I think the crux/answer to my question will depend on how Verilog treats event-controlled evaluation. I see two possibilities:

(1) RST gets updated to 0 before the CLK signal gets updated to 1. Then, when the CLK signal gets updated there is no problem because the always block above, which is sensitive to this edge on the CLK signal, generates an evaluation event in the same t=100 time slot's active region and, eventually, we get OUT <= OUT + 1 as desired.

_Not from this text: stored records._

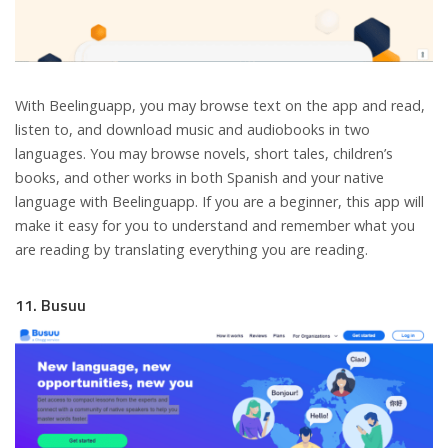
With Beelinguapp, you may browse text on the app and read,
listen to, and download music and audiobooks in two
languages. You may browse novels, short tales, children’s
books, and other works in both Spanish and your native
language with Beelinguapp. If you are a beginner, this app will
make it easy for you to understand and remember what you
are reading by translating everything you are reading.
11. Busuu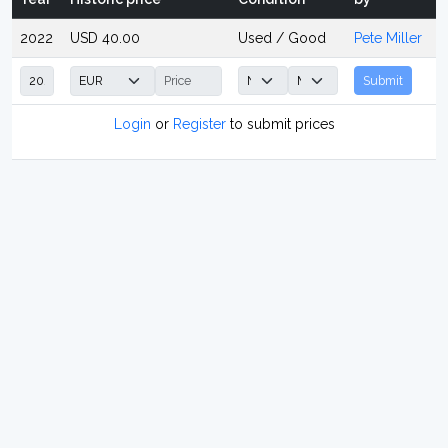
2022
USD 40.00
Used / Good
Pete Miller
Submit
Login
or
Register
to submit prices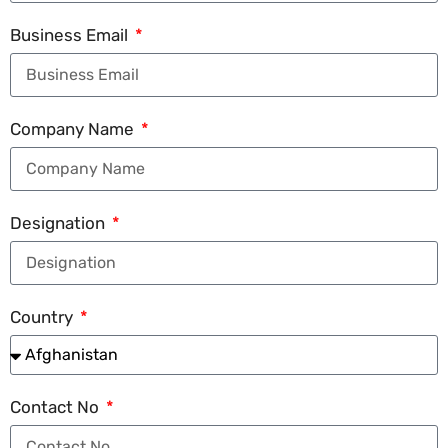
Business Email
Company Name
Designation
Country
Contact No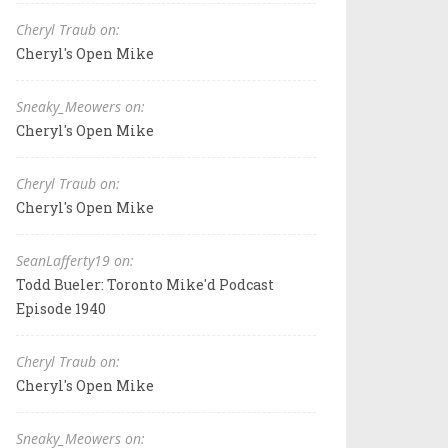
Cheryl Traub on:
Cheryl's Open Mike
Sneaky_Meowers on:
Cheryl's Open Mike
Cheryl Traub on:
Cheryl's Open Mike
SeanLafferty19 on:
Todd Bueler: Toronto Mike'd Podcast
Episode 1940
Cheryl Traub on:
Cheryl's Open Mike
Sneaky_Meowers on: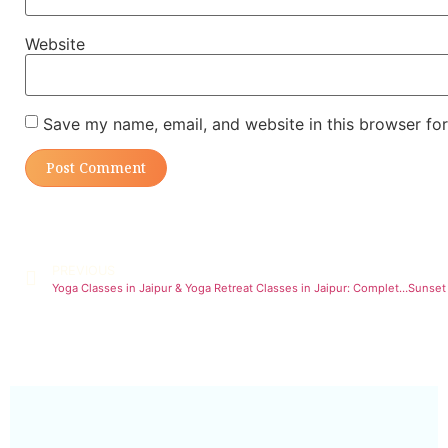
Website
Save my name, email, and website in this browser for
PREVIOUS
Yoga Classes in Jaipur & Yoga Retreat Classes in Jaipur: Complete Wellness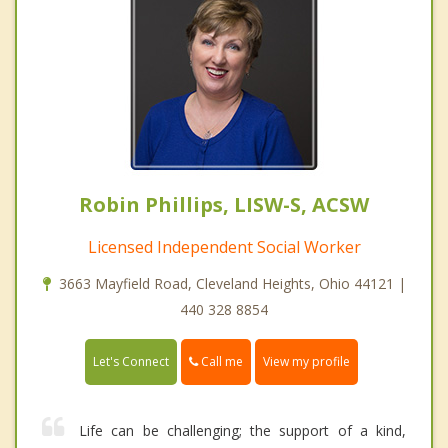
Robin Phillips, LISW-S, ACSW
Licensed Independent Social Worker
3663 Mayfield Road, Cleveland Heights, Ohio 44121 |
440 328 8854
Call me
Let's Connect
View my profile
Life can be challenging; the support of a kind,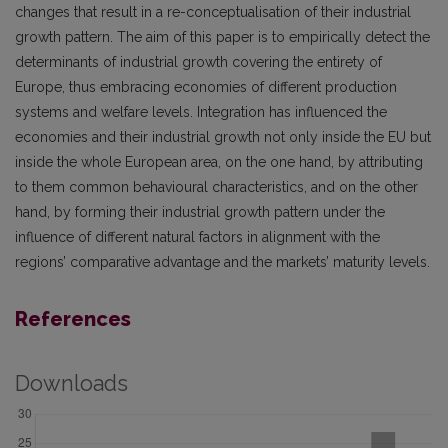
changes that result in a re-conceptualisation of their industrial
growth pattern. The aim of this paper is to empirically detect the
determinants of industrial growth covering the entirety of
Europe, thus embracing economies of different production
systems and welfare levels. Integration has influenced the
economies and their industrial growth not only inside the EU but
inside the whole European area, on the one hand, by attributing
to them common behavioural characteristics, and on the other
hand, by forming their industrial growth pattern under the
influence of different natural factors in alignment with the
regions’ comparative advantage and the markets’ maturity levels.
References
Downloads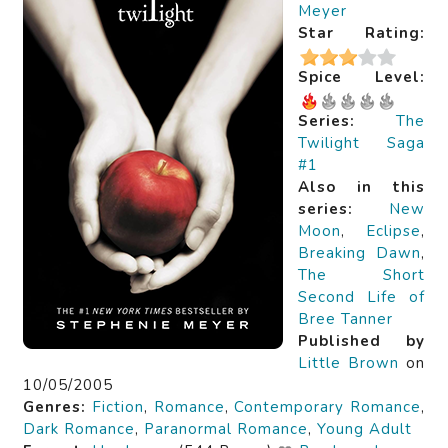
Meyer
Star Rating:
Spice Level:
Series:
The
Twilight Saga
#1
Also in this
series:
New
Moon
,
Eclipse
,
Breaking Dawn
,
The Short
Second Life of
Bree Tanner
Published by
Little Brown
on
10/05/2005
Genres:
Fiction
,
Romance
,
Contemporary Romance
,
Dark Romance
,
Paranormal Romance
,
Young Adult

(2) But what if CLK updated first? In this case, the always block above, which is sensitive to this edge on the CLK signal, generates an evaluation event in the same t=100 time slot's active region. Does this evaluation event occur (a) after or (b) before the RST update? (a) In this case, there is no problem since RST will already be updated and the same decision as in (1) above will be taken. (b) In this case we will take the wrong path.

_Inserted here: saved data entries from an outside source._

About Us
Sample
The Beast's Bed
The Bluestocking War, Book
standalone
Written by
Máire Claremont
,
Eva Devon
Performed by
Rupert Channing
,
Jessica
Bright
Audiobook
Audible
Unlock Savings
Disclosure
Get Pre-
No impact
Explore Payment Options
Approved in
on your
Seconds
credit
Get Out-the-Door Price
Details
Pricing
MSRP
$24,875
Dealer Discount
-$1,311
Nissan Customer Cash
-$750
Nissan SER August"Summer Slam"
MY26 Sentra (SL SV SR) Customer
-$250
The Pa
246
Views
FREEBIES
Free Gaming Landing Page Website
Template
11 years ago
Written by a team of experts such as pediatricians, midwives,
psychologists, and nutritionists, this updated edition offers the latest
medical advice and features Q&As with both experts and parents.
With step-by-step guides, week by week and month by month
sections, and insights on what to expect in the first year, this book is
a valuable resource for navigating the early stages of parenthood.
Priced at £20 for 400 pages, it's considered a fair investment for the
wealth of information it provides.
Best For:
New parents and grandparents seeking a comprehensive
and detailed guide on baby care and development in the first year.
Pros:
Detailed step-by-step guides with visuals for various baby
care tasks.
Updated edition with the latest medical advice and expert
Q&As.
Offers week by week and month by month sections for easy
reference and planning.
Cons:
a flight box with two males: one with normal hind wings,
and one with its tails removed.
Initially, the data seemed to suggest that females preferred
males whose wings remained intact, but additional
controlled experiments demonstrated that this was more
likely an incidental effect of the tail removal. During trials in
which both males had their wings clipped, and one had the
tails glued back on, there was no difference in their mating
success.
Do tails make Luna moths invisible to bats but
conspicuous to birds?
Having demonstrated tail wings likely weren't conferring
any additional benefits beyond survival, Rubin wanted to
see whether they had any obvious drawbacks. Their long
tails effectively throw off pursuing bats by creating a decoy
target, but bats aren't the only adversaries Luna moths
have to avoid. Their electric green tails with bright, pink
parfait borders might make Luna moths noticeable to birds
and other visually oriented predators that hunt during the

Does Verilog have a defined behavior in this case, or is it up to the simulator (in which case code should not be written like this and, perhaps, the RST update should be done at some time slot before t=100)?

  • \$\begingroup\$ You should in general avoid coding like that, because in real hardware, it would represent a setup/hold/recovery time violation. \$\endgroup\$
    – Dave Tweed
    Commented Mar 19 at 19:10
  • \$\begingroup\$ That's well taken, and so I should note that this certainly isn't for any real application. This is just part of me trying to understand Verilog :) @DaveTweed \$\endgroup\$
    – EE18
    Commented Mar 19 at 19:16

2 Answers 2


Yes, depending on how you drive the DUT inputs from the testbench, you could have simulation race conditions, leading to different behavior on different simulators.

This is why it is very important to use good coding habits in the design as well as the testbench.

Since your code uses a synchronous reset, you should drive it from the testbench as you drive your logic in the design, specifically:

  • @(posegde CLK)
  • Nonblocking assignments: <=

For example, assuming the testbench has the reg named RST_TB:

initial begin
    RST_TB <= 1;
    repeat (3) @(posedge CLK); // Adjust delay as needed
    RST_TB <= 0;

All synchronous inputs to the DUT should be driven in a similar fashion.

  • \$\begingroup\$ Understood (mostly), I think! Just to confirm, and as regards your very first sentence: are you saying that each of the cases 1,2a, and 2b I outlined in the OP are possible (in terms of comporting to the Verilog standard and/or to how most simulators are implemented)? \$\endgroup\$
    – EE18
    Commented Mar 19 at 19:19
  • \$\begingroup\$ @EE18: Unless you are designing your own Verilog simulation software, you should not focus too deeply on event scheduling details. Focus instead on good coding practices to design the digital logic you need to design. \$\endgroup\$
    – toolic
    Commented Mar 19 at 19:40
  • \$\begingroup\$ That is fair, but I would argue that since those good coding practices follow from simulator rules (which in turn follow from trying to model, as best we can, real hardware) that it can't hurt to know the latter :) at any rate, I would greatly appreciate if you can comment on that question. I have accepted either way. \$\endgroup\$
    – EE18
    Commented Mar 19 at 19:50

In real world, the hold time of a D flip flop is usually negative. Therefore, if you change the input at clock edge, the D flip flop will be written the input before clock edge. I think a simulator will also do this.